**Selected text:**
☆ ☆ ☆ ☆

SB: You mean the bias of cops to blame the cyclist?

JL: Right.

SB: So no psychological effects from the crash?

JL: I'm incredibly lucky to say not really. My knees feel old.

SB: Welcome to the club. You must have been angry though?

JL: Yeah, I was really wired after the crash.

SB: What do you mean?

JL: When I first got back on my bike--I was literally standing over my bike, I had just picked up a burrito, and someone was backing out of a parking spot on 16th Street in the Mission and backed into me.

SB: You got hit again?!? Were you hurt?

JL: It wasn't bad, but I exploded. I can't remember exactly what I said, but probably something along the lines of "this is my fucking life."

SB: That's understandable.

JL: It's frustrating how hard it is to explain to drivers how fragile you are on two wheels. I was in the Castro one afternoon and I was heading downhill from 20th to Market and a car had just parked. And this guy got out of his car and almost doored me as I was going down the hill. I stopped and just flipped out on this guy. I told him "you need to look before you get out of a car!" So him and his partner proceeded to tell me that if they had doored me, it would have been my fault.

SB: What the fuck! I mean, why am I surprised. What was their rationale?

JL: Because it's like if you rear-end someone.

SB: Uh, no.

JL: The stupidity of their position just set me off. We got into a huge screaming match on Castro Street. I was screaming so loudly a cop moseyed by and had to break it up and manage the situation. I tried to calmly explain to the cop why I was so emotional and that I had almost been killed six months earlier. There needs to be some level of driver education and driver testing that does not seem to be included when it comes to getting your license.

☆ ☆ ☆ ☆

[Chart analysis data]
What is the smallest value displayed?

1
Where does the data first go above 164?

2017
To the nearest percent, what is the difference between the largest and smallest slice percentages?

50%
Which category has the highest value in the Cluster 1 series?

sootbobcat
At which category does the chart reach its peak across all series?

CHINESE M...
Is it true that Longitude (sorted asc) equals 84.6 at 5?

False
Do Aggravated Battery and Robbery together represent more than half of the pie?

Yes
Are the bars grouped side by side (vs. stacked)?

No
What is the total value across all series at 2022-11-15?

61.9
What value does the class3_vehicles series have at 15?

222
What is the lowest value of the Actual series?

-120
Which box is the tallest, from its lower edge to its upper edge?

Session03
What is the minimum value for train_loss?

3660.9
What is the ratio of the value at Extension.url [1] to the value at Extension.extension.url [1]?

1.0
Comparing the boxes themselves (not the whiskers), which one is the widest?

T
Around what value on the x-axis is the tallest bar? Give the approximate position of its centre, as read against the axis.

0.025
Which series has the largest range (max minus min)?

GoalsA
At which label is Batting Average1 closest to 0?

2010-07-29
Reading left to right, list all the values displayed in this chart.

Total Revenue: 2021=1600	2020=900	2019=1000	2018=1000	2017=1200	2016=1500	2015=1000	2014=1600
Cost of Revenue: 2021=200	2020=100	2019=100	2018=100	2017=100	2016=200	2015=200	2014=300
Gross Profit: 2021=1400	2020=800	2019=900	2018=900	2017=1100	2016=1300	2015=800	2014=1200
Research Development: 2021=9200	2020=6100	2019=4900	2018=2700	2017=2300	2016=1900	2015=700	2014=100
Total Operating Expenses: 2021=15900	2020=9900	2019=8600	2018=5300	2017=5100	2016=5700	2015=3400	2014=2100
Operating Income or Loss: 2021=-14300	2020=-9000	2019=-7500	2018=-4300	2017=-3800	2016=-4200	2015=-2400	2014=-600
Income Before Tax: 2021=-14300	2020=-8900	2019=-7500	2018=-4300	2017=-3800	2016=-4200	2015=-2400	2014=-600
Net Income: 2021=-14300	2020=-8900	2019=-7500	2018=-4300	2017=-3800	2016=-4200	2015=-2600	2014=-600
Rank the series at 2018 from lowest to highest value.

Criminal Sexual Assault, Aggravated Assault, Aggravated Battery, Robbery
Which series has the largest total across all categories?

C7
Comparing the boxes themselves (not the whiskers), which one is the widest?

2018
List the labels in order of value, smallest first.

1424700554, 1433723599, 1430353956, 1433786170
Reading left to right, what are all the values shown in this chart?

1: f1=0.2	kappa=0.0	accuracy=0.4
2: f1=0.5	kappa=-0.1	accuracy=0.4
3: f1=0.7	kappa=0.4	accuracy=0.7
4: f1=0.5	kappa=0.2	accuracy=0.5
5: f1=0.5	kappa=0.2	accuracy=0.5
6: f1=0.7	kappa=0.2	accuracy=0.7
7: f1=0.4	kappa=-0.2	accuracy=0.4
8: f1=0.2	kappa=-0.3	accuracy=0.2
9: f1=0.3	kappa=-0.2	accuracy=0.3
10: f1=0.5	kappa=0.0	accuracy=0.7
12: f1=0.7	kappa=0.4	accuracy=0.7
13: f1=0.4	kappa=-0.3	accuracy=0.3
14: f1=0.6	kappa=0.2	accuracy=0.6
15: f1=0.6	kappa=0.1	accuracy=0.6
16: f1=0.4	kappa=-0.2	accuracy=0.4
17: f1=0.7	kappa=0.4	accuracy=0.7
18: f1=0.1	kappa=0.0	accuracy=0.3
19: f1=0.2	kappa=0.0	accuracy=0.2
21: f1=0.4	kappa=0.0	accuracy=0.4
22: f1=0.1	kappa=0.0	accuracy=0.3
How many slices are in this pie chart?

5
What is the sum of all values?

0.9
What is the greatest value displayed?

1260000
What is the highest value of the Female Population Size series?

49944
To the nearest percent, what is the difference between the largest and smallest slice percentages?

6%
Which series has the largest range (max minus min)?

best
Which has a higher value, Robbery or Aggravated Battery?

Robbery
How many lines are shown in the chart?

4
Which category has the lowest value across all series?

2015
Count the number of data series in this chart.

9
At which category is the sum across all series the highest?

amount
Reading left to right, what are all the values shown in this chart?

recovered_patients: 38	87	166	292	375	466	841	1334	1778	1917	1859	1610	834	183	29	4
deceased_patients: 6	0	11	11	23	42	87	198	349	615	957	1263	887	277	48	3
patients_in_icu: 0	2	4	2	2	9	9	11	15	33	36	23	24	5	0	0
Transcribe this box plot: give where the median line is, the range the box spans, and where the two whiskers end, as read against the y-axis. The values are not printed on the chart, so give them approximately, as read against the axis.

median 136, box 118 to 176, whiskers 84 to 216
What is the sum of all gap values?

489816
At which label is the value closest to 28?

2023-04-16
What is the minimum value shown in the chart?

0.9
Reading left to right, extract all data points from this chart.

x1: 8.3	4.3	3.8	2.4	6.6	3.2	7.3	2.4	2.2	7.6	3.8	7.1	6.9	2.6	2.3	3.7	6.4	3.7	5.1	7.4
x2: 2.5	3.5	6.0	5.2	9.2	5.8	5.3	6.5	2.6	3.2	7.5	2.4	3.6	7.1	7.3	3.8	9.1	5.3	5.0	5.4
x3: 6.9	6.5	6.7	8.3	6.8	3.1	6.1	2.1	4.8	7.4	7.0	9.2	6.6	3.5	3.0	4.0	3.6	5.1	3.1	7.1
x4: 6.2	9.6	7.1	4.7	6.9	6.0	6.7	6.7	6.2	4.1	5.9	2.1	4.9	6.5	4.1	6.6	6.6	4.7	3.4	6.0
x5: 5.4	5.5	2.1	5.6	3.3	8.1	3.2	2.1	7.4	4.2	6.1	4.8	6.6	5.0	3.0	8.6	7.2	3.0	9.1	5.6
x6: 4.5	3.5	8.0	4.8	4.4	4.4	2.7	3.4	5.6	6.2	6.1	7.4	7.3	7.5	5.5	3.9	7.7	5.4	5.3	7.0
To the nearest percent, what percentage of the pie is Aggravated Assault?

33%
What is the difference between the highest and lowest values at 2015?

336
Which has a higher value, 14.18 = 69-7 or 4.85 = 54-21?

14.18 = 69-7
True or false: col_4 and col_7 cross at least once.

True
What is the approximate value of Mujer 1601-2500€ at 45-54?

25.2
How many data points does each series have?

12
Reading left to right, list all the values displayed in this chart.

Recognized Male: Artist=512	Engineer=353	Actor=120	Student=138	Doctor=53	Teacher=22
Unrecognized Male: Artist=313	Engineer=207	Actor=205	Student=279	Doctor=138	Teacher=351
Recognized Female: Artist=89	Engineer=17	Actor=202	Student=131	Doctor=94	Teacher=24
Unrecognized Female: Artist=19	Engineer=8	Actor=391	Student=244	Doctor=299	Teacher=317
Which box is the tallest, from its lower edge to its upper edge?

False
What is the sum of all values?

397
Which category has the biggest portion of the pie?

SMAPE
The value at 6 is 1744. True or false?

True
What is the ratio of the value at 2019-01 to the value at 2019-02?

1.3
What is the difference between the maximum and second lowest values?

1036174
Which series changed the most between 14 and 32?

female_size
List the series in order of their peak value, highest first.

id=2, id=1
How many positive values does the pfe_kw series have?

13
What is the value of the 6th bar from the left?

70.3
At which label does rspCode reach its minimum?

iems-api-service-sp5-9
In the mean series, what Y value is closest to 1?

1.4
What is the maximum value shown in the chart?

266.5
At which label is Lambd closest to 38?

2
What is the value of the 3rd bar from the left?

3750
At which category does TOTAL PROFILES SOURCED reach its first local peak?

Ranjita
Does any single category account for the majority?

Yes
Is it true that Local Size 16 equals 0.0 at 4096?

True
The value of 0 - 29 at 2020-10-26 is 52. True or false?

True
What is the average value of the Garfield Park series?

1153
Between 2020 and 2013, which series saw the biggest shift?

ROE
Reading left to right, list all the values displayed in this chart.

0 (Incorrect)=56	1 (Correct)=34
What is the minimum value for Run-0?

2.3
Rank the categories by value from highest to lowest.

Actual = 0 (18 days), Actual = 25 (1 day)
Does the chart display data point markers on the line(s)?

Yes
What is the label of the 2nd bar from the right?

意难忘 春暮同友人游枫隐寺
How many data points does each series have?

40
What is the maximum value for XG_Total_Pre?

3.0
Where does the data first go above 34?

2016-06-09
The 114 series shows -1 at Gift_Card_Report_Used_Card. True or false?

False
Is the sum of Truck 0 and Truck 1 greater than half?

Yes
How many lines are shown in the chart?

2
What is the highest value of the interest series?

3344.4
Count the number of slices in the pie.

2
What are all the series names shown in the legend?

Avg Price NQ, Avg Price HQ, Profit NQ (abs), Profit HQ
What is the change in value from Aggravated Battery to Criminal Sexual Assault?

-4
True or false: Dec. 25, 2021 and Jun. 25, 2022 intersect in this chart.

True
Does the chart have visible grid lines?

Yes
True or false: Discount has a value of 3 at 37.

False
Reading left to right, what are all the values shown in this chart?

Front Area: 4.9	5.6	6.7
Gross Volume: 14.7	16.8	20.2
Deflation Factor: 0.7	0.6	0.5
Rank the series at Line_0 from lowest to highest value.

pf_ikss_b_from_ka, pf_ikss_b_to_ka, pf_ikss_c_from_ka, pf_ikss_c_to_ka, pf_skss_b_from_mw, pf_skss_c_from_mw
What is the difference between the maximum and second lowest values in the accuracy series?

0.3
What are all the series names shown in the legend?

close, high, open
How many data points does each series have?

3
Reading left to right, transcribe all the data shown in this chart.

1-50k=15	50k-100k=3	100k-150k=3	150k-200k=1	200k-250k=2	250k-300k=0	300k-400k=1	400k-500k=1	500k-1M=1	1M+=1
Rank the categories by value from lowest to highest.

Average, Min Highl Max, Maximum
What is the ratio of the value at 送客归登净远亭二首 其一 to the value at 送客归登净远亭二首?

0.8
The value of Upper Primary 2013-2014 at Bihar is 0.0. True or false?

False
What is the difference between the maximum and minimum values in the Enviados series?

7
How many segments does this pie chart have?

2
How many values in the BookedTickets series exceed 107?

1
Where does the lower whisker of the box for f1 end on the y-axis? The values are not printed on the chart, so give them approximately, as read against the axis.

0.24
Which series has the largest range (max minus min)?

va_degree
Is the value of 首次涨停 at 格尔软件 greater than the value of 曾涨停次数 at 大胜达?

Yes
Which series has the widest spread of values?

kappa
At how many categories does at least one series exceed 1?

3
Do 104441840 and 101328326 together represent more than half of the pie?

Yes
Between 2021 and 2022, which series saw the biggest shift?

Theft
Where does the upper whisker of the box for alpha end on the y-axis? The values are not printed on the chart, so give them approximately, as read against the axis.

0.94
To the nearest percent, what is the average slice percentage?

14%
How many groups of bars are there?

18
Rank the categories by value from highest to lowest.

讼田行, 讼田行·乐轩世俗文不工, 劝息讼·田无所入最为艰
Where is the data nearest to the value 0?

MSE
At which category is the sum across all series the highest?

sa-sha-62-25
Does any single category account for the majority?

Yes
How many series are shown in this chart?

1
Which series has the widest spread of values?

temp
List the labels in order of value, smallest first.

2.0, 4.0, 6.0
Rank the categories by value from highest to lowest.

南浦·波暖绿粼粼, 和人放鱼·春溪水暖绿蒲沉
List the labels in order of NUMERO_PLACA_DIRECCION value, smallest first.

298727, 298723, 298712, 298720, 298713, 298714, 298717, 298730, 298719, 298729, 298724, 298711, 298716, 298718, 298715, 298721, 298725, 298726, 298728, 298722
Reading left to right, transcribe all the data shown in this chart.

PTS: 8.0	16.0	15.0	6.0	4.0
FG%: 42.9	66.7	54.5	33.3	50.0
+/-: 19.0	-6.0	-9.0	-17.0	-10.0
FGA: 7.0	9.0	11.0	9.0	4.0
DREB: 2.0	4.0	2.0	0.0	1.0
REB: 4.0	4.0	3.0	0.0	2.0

☆ ☆ ☆ ☆

**Problem:**
Can you reproduce, word for word, the stretch of the cyclist interview from "SB: What do" through "backed into me."?

**Answer to the problem:**
SB: What do you mean?

JL: When I first got back on my bike--I was literally standing over my bike, I had just picked up a burrito, and someone was backing out of a parking spot on 16th Street in the Mission and backed into me.